### Records
# # # # #

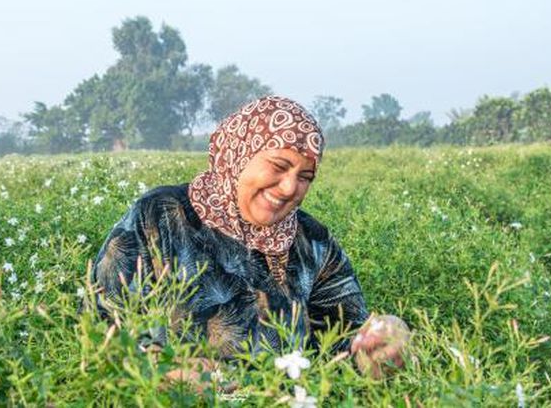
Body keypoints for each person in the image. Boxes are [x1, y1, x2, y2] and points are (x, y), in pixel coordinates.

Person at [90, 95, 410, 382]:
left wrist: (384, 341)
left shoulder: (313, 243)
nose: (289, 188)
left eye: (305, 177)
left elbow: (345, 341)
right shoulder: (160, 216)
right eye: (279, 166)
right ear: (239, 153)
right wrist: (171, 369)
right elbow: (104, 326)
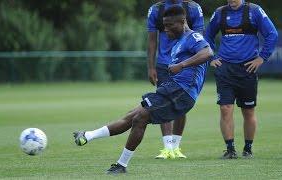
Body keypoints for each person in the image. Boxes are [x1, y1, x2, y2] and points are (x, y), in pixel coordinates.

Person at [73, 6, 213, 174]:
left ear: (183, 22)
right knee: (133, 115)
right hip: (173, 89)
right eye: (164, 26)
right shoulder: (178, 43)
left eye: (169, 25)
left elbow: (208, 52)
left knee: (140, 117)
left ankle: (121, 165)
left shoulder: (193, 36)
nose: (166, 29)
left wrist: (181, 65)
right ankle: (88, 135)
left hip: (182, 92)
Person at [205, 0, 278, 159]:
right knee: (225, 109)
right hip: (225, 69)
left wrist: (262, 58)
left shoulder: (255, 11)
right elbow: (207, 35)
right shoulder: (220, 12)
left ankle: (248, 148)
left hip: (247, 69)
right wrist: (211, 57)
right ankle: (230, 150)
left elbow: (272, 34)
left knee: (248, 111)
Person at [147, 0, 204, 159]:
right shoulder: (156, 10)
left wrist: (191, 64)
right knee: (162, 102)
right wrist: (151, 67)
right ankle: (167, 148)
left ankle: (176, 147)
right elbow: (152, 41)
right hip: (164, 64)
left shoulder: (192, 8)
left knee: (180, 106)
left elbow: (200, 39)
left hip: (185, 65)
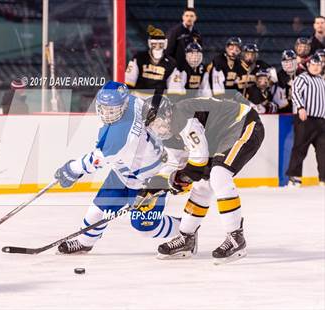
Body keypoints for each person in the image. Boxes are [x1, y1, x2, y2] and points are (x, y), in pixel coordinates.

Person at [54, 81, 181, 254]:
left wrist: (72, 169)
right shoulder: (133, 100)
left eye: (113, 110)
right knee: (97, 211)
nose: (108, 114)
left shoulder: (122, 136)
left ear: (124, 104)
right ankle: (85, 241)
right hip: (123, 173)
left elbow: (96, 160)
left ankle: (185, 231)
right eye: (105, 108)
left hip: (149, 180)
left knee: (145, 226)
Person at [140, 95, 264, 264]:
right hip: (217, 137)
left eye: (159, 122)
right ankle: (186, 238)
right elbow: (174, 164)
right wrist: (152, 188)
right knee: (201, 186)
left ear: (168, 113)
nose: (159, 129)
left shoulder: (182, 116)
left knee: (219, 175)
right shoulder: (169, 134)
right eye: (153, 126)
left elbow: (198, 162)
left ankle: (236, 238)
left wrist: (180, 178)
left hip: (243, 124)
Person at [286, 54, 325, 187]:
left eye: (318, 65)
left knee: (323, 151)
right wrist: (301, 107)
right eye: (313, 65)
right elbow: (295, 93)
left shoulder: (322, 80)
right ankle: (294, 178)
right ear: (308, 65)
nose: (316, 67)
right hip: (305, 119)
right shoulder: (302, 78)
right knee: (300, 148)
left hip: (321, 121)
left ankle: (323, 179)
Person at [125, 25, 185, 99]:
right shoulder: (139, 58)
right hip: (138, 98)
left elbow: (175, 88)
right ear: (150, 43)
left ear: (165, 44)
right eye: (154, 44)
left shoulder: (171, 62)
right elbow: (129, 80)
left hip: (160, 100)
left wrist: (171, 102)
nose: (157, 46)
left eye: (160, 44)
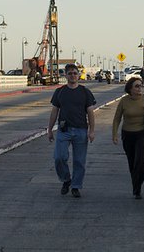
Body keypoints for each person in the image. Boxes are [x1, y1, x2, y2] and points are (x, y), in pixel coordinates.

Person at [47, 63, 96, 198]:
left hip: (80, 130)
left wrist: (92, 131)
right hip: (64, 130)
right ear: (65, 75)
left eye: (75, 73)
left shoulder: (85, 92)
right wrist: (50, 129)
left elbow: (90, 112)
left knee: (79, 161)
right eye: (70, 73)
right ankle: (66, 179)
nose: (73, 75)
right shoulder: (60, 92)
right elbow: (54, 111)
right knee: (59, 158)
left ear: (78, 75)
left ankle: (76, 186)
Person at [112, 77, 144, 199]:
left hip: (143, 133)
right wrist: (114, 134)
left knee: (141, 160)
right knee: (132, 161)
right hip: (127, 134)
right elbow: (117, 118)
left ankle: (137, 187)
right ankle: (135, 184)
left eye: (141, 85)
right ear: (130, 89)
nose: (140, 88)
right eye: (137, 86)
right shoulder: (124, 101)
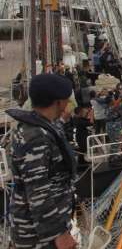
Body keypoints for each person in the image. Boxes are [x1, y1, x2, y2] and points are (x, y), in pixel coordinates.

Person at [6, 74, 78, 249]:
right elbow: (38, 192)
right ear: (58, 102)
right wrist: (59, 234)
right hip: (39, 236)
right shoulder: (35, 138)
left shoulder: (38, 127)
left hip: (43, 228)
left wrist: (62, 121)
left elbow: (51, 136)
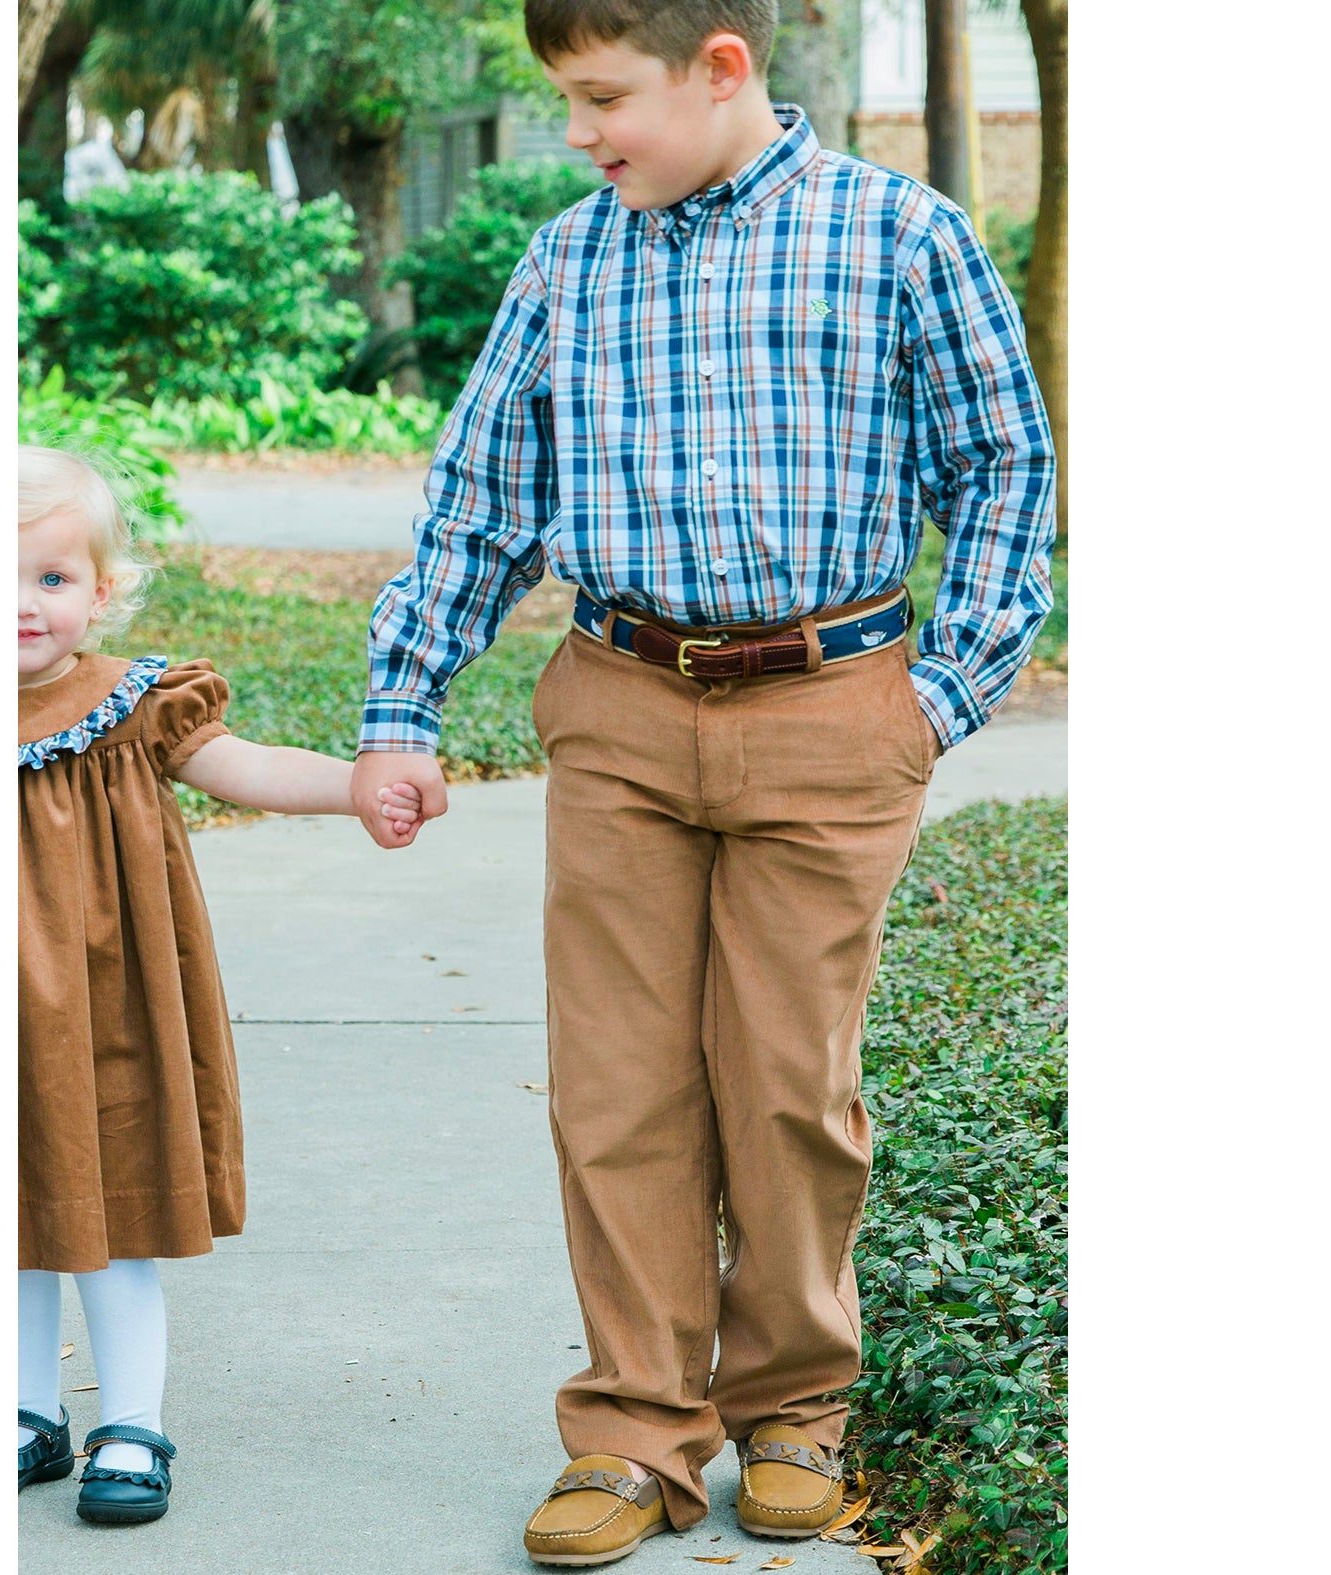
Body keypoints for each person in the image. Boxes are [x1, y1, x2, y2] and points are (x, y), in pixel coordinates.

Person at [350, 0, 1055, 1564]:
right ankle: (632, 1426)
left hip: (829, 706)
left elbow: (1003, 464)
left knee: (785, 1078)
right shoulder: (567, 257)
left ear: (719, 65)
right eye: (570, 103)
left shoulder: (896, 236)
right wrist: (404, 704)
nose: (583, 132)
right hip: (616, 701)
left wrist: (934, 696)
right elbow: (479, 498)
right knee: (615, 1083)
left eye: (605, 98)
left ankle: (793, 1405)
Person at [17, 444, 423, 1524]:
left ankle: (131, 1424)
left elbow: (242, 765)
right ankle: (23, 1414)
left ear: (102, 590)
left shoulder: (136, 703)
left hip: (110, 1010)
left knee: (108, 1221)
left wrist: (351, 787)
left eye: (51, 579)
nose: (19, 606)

# # # # #

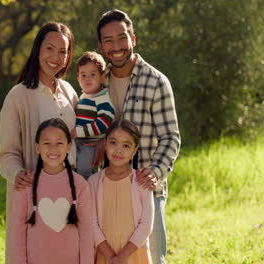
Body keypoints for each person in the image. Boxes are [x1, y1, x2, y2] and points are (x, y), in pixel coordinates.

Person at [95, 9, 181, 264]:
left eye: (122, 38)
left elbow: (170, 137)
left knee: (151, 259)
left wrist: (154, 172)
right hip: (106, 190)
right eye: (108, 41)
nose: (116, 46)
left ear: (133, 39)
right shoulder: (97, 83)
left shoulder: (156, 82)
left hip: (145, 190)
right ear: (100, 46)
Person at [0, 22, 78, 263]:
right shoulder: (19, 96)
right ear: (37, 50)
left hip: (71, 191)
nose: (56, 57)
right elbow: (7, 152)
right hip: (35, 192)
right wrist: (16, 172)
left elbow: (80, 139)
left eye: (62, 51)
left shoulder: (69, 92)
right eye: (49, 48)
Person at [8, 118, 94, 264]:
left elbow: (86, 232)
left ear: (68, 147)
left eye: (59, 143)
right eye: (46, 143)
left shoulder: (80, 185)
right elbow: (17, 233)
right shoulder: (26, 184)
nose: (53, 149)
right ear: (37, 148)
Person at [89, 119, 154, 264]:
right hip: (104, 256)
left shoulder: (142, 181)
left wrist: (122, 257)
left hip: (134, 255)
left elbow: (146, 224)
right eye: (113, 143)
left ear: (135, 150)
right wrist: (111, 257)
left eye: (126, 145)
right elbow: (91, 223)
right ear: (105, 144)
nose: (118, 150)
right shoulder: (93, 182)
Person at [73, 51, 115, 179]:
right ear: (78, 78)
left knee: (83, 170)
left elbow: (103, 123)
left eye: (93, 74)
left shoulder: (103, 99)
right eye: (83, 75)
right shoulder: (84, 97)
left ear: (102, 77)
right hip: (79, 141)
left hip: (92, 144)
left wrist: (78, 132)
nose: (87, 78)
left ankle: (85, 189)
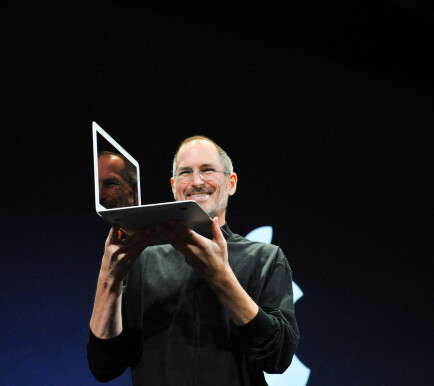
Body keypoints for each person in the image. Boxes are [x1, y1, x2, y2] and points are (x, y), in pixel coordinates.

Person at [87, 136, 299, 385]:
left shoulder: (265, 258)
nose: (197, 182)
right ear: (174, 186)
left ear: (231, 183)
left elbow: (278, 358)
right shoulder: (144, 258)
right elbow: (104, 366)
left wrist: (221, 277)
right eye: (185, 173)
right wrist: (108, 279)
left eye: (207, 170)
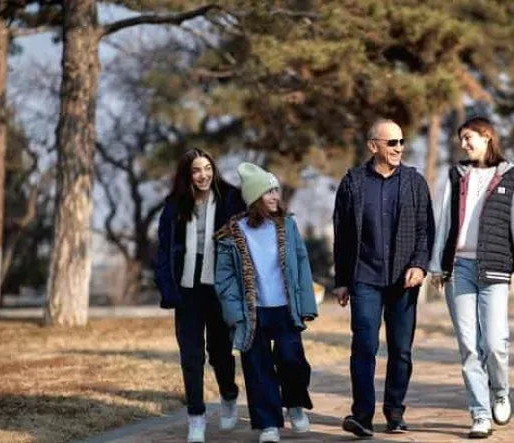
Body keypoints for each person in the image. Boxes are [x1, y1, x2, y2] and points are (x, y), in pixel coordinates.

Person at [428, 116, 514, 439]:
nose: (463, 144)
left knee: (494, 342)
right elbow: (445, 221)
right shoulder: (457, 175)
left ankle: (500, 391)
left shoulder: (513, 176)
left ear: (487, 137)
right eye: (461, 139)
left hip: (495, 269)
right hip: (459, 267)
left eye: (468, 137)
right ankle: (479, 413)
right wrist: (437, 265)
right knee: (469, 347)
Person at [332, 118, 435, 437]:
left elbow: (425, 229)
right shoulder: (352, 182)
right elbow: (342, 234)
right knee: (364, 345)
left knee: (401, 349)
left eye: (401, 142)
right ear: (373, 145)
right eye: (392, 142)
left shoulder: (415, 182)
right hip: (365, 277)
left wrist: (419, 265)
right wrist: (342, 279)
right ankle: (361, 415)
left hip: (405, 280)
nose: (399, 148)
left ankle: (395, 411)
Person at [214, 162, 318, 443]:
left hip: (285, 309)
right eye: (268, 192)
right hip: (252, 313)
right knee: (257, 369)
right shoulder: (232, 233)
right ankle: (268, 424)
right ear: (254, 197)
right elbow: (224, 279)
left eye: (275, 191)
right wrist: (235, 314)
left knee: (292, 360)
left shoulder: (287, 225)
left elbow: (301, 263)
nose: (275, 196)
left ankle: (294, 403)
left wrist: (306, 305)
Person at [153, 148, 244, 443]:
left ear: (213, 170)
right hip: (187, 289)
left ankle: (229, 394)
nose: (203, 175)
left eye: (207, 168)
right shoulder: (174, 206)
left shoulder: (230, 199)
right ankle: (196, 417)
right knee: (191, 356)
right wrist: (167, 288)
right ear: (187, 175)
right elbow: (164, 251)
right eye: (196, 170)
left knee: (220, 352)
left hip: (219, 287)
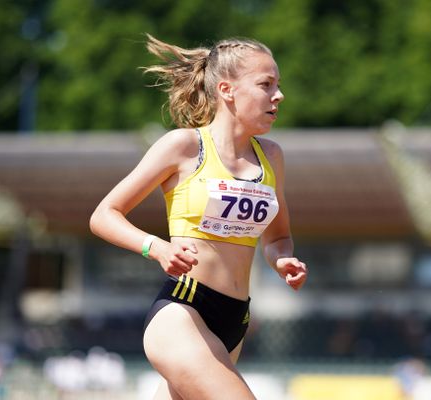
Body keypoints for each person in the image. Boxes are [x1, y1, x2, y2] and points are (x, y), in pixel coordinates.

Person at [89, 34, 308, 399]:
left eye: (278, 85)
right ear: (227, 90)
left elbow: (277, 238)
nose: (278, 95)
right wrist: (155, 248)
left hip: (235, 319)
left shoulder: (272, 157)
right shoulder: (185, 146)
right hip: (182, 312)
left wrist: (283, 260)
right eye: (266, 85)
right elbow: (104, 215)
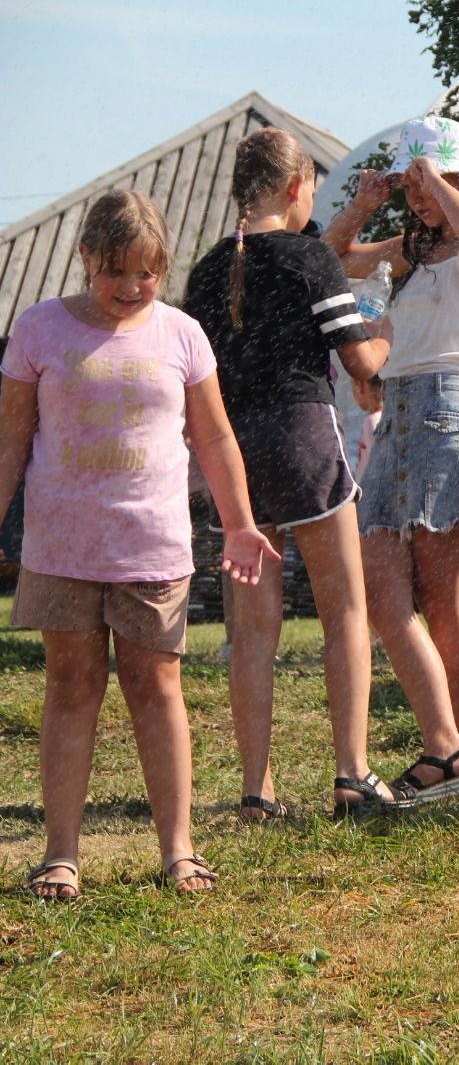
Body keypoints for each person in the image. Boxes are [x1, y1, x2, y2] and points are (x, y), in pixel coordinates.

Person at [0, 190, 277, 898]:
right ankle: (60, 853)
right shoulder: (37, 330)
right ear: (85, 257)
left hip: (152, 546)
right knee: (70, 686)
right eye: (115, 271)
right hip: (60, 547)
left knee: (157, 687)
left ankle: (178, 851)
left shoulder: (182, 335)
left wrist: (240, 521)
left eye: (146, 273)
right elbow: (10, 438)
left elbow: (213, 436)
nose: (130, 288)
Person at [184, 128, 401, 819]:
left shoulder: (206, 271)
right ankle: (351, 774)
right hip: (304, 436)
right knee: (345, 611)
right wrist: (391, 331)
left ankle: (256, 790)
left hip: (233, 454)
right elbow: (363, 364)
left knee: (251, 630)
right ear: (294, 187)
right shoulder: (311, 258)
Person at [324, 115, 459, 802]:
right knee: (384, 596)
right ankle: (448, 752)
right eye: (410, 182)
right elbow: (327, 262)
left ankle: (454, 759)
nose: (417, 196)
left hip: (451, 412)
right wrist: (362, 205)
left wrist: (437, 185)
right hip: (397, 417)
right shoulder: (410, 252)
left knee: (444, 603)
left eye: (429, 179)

# # # # #

### Task item
Give back exactly the lines of the listing above that run from the line with "right eye: (570, 103)" to the line with "nose: (19, 606)", inclusive.

### Exercise response
right eye: (570, 103)
left shoulder: (896, 236)
right wrist: (404, 704)
nose: (583, 132)
right hip: (616, 701)
left wrist: (934, 696)
right elbow: (479, 498)
right knee: (615, 1083)
left eye: (605, 98)
left ankle: (793, 1405)
Person at [17, 444, 423, 1524]:
left ankle: (131, 1424)
left elbow: (242, 765)
right ankle: (23, 1414)
left ear: (102, 590)
left shoulder: (136, 703)
left hip: (110, 1010)
left knee: (108, 1221)
left wrist: (351, 787)
left eye: (51, 579)
nose: (19, 606)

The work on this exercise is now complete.